Anil Kumar, star Indian American prosecution witness, has testified that he was rarely consulted by Galleon hedge fund founder Raj Rajaratnam and ex-Goldman Sachs group director Rajat Gupta about the launch of a private equity fund investing in South Asia.
Taking the stand again in the biggest insider trading case in the US in decades on Thursday, Kumar, a former McKinsey & Co. partner, denied a suggestion by Rajaratnam's lawyer that he was being paid for legitimate consulting work, including a role in the launch of New Silk Route.
"I did very little work in the beginning," Kumar said during cross examination in a New York court by John Dowd, who is defending Rajaratnam, charged with making $45 million from tips leaked by corporate insiders and hedge fund traders.
Kumar, who has pleaded guilty to leaking information to Rajaratnam, said he was rarely consulted by Rajaratnam and Gupta, who were among the financial backers of the new fund.
Kumar testified that he and Gupta created Mindspirit LLC in 2001 as a vehicle for their two families to make investments, not as a consulting company, as suggested by Dowd.
Suggesting that Rajaratnam paid Kumar more than $1 million for legitimate work at the Galleon Group, Dowd showed the jury a Galleon investor presentation that named Kumar as an adviser to the fund.

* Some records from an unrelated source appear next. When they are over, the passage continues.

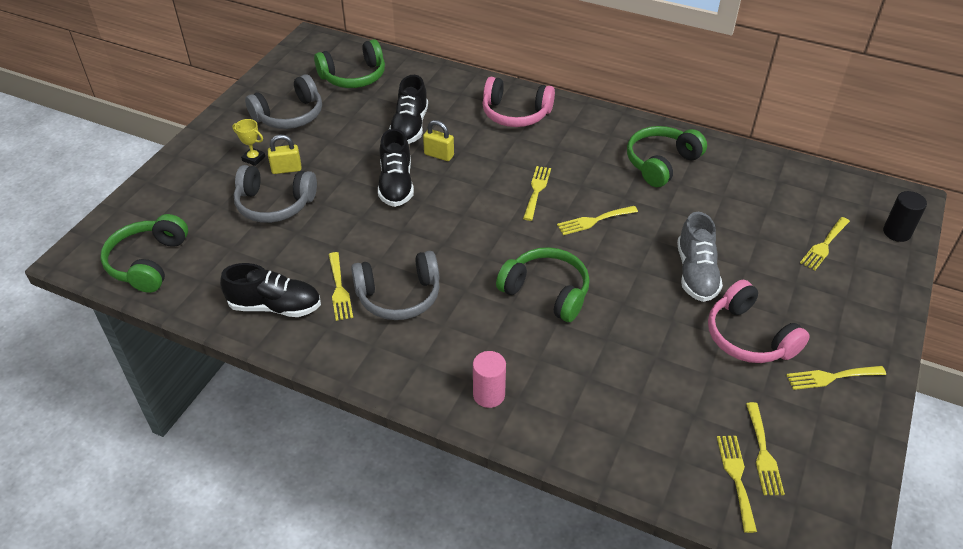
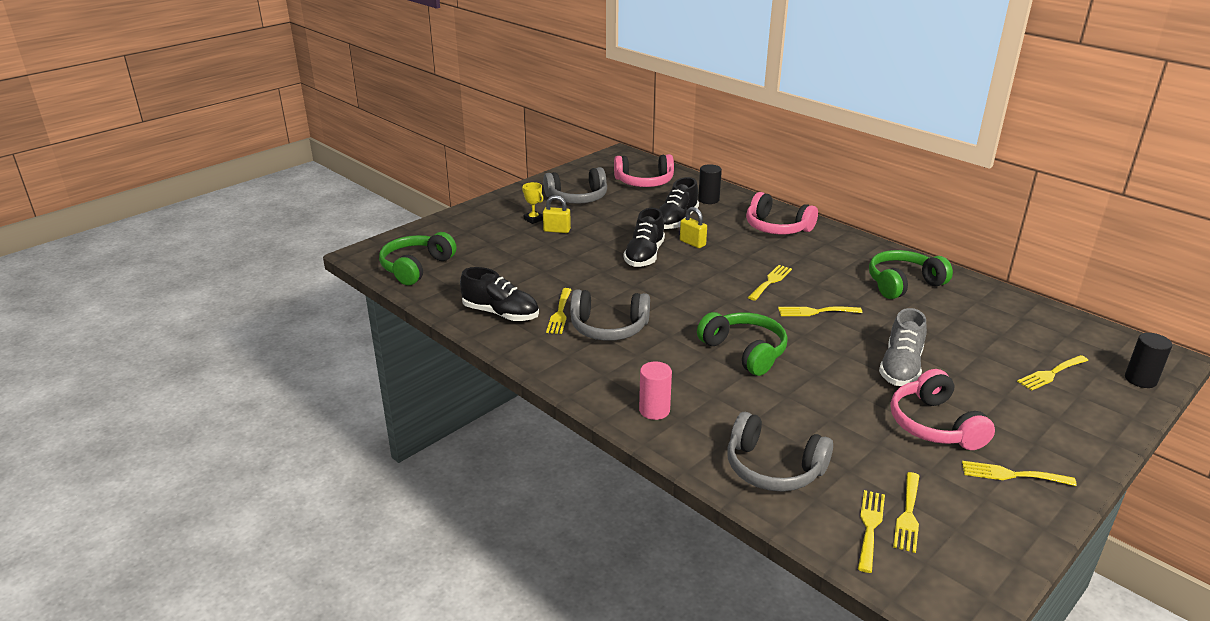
camera: 20 degrees right, 15 degrees down
grey headphones [234,165,317,223] -> grey headphones moved to [727,412,833,492]
green headphones [314,39,385,88] -> pink headphones [614,154,674,187]
none -> black cylinder [698,164,722,204]

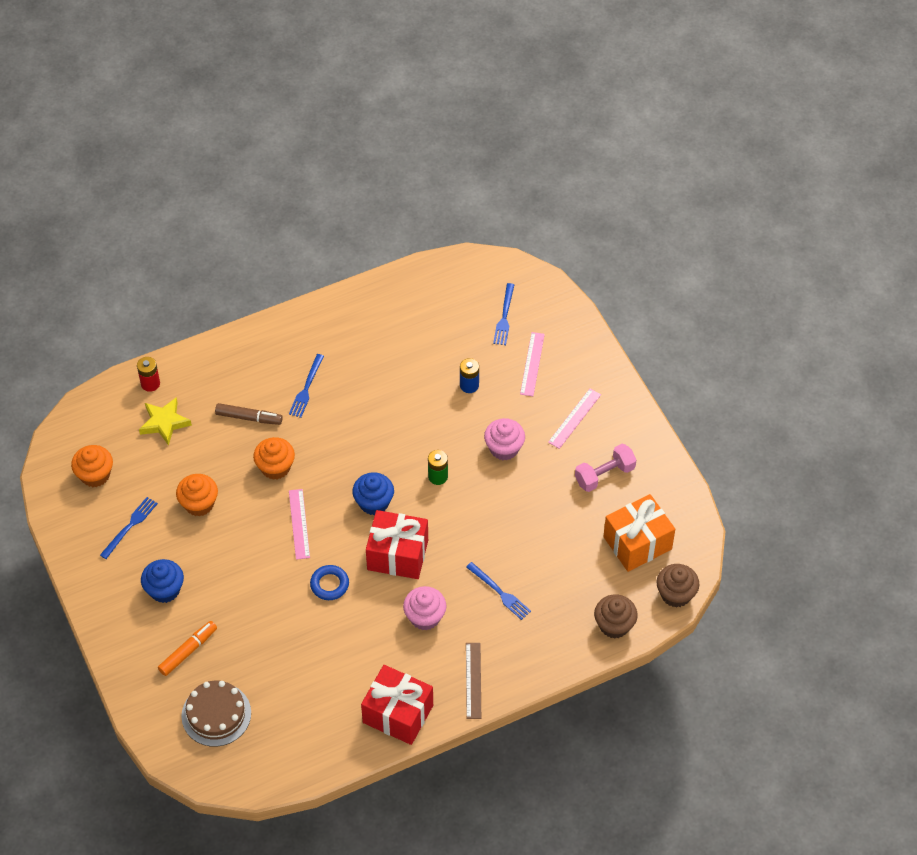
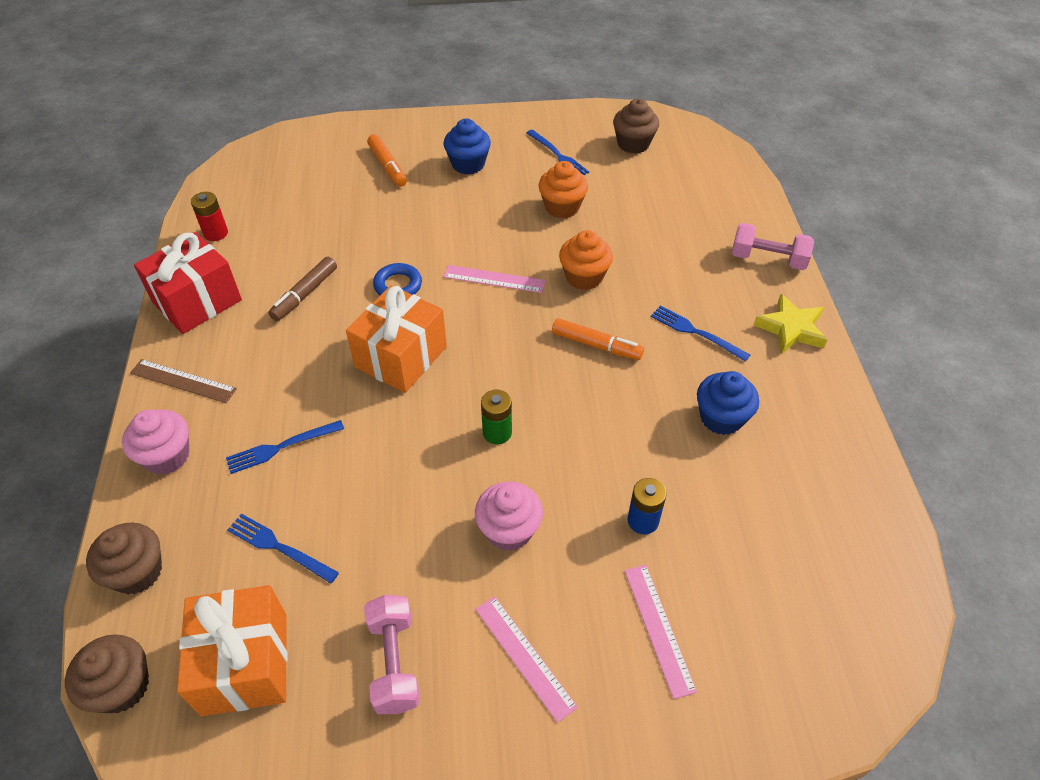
camera: 110 degrees right, 5 degrees down
orange cupcake [71,445,113,487] -> brown cupcake [613,98,659,154]
red battery [137,357,160,392] -> red battery moved to [191,192,228,241]
yellow star [139,397,192,446] -> yellow star moved to [754,294,827,355]
brown cake [181,681,251,747] -> none
brown marker [215,403,283,425] -> brown marker moved to [268,257,337,321]
blue cupcake [352,472,394,515] -> blue cupcake moved to [697,371,759,435]
red gift [366,510,428,579] -> orange gift [346,285,447,393]
pink cupcake [403,586,447,630] -> pink cupcake moved to [122,410,189,475]
blue fork [493,283,514,345] -> blue fork moved to [227,514,339,584]
pink ruler [520,332,545,396] -> pink ruler turned 45 degrees clockwise [624,565,697,699]
none -> orange marker [552,318,644,360]
none -> pink dumbbell [732,223,814,270]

Dowd also contended that Kumar was paid money by Rajaratnam for his involvement with another fund, Taj Capital, which was started by Rajaratnam and a group of investors that included Gupta. "You were paid $1 million because of work you did for Galleon and Taj Capital."
Kumar said he received no money for his time spent working on the Taj Capital fund, because the team had agreed he would be compensated only if he left McKinsey and joined the firm.